Tech aid has already become a major part of the day for staff, Baldwin said. COVID-19 just heightened the need.
During the pandemic, telehealth meetings became vital for many physicians, therapists and specialists, popularizing what was once a fairly niche offering.
MaineHealth reported an uptick in telehealth appointments from fewer than 2,000 remote meetings each month before the pandemic to upward of 30,000. And surveys show that although skepticism about the quality of telemedicine appointments was widespread before the pandemic, a vast majority of Americans plan to continue using remote health options in years to come.
In remote areas like northern Maine, telehealth has opened doors for communities largely underserved by healthcare services. Hospitals and doctors’ offices are often overbooked, and wait times for appointments can be months long.
Access to medical specialists has improved vastly in Aroostook County thanks to the popularization of telehealth, Elizabeth Singer, communications coordinator at Cary Medical Center, said. Doctors less frequently have to request patients make a three-hour drive to Bangor or five-hour drive to Portland just for consultation appointments.
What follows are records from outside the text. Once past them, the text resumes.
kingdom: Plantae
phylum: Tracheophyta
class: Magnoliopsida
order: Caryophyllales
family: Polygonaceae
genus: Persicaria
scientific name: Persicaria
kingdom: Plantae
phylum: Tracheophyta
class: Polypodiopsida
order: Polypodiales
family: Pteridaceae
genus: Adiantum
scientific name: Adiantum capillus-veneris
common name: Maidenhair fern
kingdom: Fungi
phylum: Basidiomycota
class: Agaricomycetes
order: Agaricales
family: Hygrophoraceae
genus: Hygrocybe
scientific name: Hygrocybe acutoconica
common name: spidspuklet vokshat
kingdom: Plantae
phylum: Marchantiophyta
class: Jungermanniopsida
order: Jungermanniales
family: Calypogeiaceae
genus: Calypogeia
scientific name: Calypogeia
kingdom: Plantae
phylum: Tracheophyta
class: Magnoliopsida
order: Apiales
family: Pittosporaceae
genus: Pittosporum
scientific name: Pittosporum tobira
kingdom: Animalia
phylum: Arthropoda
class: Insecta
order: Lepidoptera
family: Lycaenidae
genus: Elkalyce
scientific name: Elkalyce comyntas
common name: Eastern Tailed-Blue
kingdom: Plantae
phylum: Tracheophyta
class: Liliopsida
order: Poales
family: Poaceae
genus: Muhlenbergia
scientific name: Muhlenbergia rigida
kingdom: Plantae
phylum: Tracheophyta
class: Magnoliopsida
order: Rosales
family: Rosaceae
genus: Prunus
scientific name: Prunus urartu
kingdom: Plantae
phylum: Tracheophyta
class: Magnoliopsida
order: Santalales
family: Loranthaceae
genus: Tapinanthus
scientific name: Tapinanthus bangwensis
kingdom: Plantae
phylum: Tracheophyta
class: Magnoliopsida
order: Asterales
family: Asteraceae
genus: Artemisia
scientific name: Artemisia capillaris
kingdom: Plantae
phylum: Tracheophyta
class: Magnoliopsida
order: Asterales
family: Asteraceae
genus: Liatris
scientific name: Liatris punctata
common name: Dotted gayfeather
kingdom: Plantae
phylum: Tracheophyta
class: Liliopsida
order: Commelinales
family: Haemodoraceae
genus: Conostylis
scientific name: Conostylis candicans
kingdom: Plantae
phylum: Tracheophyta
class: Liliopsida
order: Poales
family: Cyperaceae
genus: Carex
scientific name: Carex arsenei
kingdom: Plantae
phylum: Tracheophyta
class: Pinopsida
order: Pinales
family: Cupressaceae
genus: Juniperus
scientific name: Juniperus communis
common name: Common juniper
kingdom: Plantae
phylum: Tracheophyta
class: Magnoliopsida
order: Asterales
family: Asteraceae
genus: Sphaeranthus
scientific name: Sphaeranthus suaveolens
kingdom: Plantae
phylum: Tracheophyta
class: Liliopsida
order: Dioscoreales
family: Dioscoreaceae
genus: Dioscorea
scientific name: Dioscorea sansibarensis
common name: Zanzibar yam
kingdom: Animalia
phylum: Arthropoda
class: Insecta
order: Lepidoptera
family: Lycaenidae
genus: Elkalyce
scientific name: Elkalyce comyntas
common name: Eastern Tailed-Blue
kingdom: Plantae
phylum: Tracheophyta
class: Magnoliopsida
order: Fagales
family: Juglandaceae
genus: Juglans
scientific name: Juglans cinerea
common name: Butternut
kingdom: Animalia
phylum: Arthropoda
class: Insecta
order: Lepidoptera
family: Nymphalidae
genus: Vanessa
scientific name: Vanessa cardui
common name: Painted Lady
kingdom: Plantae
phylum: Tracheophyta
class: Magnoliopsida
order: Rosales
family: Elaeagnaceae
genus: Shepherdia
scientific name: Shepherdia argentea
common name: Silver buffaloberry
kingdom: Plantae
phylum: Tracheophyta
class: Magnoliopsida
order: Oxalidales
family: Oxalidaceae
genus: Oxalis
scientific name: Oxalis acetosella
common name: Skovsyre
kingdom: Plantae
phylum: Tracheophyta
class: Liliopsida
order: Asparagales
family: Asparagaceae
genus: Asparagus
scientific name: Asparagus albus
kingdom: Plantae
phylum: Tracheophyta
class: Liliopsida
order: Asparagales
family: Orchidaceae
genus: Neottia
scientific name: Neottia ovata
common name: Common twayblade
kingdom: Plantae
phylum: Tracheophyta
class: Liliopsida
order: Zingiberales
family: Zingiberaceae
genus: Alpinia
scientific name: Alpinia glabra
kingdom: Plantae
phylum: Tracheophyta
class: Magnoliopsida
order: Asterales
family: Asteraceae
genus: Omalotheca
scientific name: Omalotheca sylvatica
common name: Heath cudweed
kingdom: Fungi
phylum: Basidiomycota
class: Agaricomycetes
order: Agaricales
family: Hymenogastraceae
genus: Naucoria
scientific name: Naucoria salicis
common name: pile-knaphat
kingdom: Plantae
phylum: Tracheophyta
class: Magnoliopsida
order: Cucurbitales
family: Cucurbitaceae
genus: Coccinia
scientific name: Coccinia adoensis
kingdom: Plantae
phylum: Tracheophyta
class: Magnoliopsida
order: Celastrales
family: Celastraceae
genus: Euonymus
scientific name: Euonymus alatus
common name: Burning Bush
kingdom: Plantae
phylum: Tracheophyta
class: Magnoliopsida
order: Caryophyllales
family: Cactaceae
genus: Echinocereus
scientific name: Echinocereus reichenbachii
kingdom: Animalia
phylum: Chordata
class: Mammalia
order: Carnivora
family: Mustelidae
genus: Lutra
Telehealth could also help reduce truancy at appointments, especially during The County’s brutal winters when frigid weather, poor road conditions and early nightfall may be barriers for people getting where they need to go. If Aroostook Agency on Aging could get more of its consumers online, remote care could be the organization’s future.
“If I were going to forecast, I think we’re going to have those that participate most of the time via technology, and then from time to time have a get-together,” Cote said. “It gives us the ability to provide to a greater number of people.”